Ela o faz com a delicadeza de uma mãe pródiga e de uma mulher que se move entre o silêncio sorrateiro da ditadura, moldada por ele, sem deixar, entre tiros no escuro, de acender uma lanterna para que seus filhos possam viver suas naturais brasileirices.
Isso reflete, acima de tudo, a força do brasileiro, mesmo na época sombria da ditadura, em transformar pequenos momentos de claridade em picos de esperança. Parece que tudo sempre foi assim para o “País do Samba/Alegria”.
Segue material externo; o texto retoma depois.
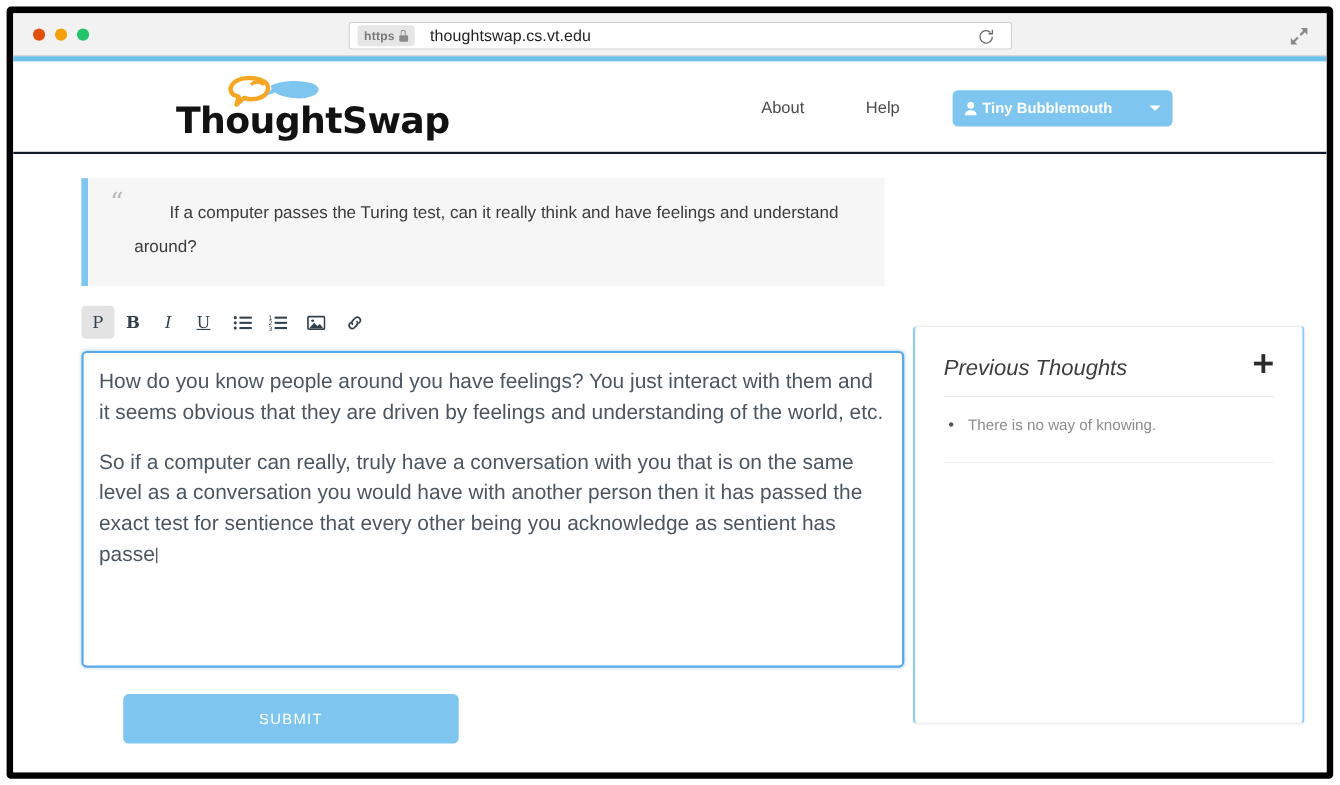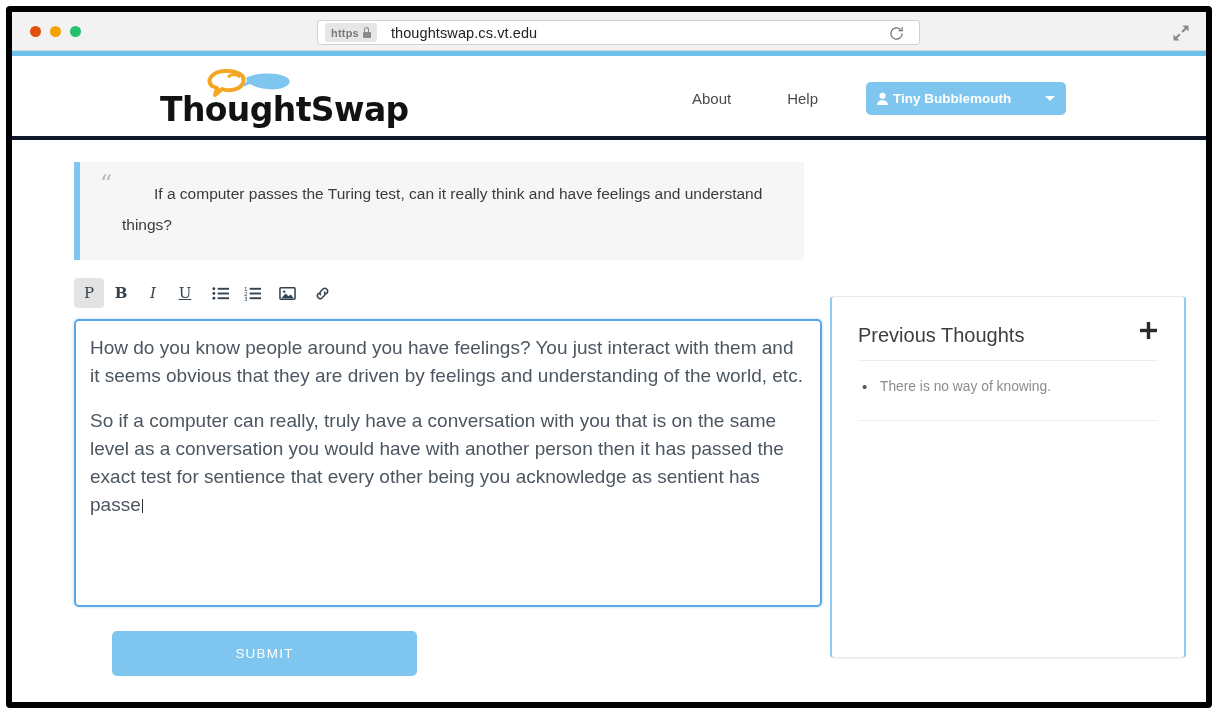"ThoughtSwap" .site-header { border-bottom: 4px solid #0f172a -> 2px solid #0f172a }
Primeiro ponto: O filme tem uma dose nostálgica correndo no seu presente, onde Eunice Paiva (Torres) e (Rubens Paiva) Selton Mello vive e revive memórias presentes da família, onde a convivência, a liberdade e o respeito do seu dia a dia estão presentes no enfrentamento de problemas da fase da adolescência e na independência irreverente das crianças, em especial do Marcelo (Guilherme Silveira) que representa em doses típicas a infância de uma criança em uma família burguesa e se estende na simplicidade da criança brasileira no seu pebolim noturno que não deixa de ser acessado por uma parte das crianças no Brasil.
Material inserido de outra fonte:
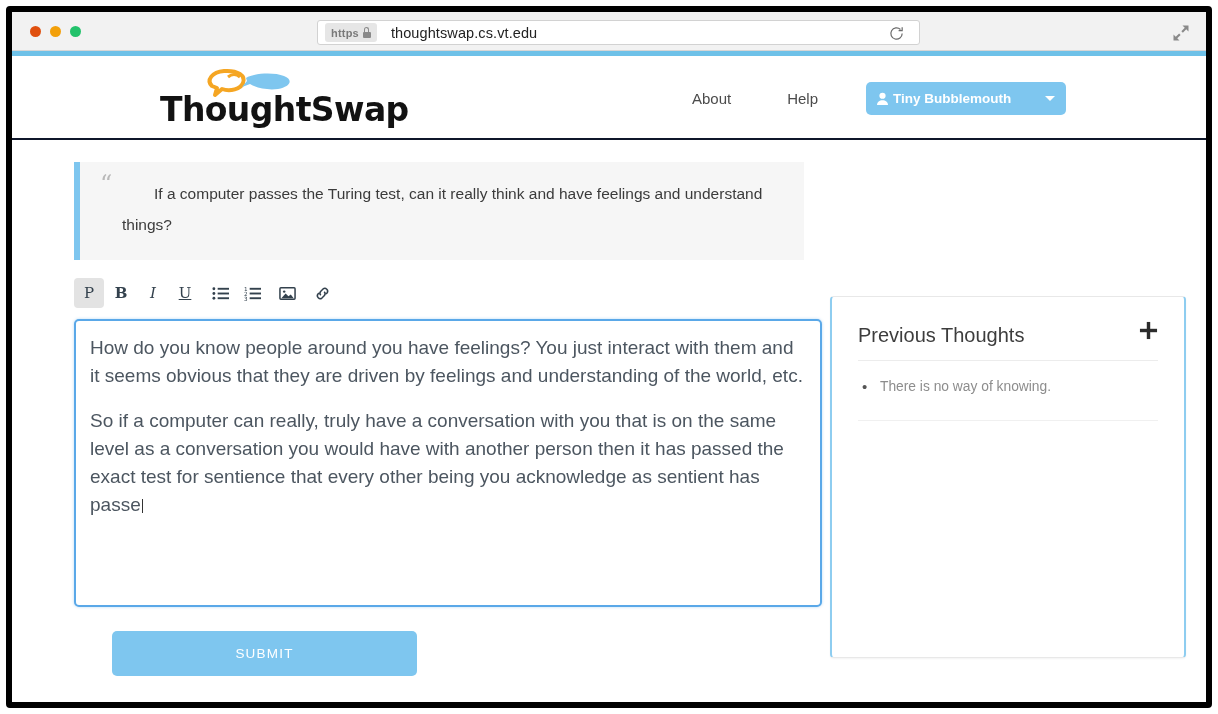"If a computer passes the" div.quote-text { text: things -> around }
Torres como mãe exala a paciência de uma professora do Ensino Fundamental, ela os protege de uma escuridão iminente, os poupa de tudo que estão vendo e brilha quanto ao demonstrar aos milicos, amigos, filhos e até mesmo militares que tudo está bem em nome dos filhos, até mesmo sobrepondo a estratégia da imprensa transmitindo sua força de aparentar e ser feliz com contagiante continuidade desse sentimento na irreverência das crianças.
Segundo ponto:
Torres com Walter Salles (Diretor) ausenta momentos de explosões emocionais, ou de cargas orais e mesmo físicas mais intensas em boa parte do filme, contrapondo os críticos que equiparam filmes nacionais com atuações desproporcionais e descomedidas da dramaturgia nacional, revelando que a sutileza e a incrível ternura de sofrer, angustiar e sentir não necessita de explosões para tocar, emocionar ou laurear grandes prêmios visto que pequenos gestos, um jogo de olhares clínicos entre as personagens partindo sempre de Torres que age como uma agulha que vai costurando toda a atenção todo o público desde o primeiro momento boêmio familiar, conquistando o atenção do público desde na porta de sua residência familiar ao se despedir do marido quanto ao enquadramento no carro com a família onde sua angústia está bem nítida no sorriso convincente à sua filha Vera em seu retorno ao Brasil, para casa, quanto ao tributo de oferecer uma tarde agradável de retorno a família quando já sabe que houve tempo demais para receber qualquer resposta sobre Rubens.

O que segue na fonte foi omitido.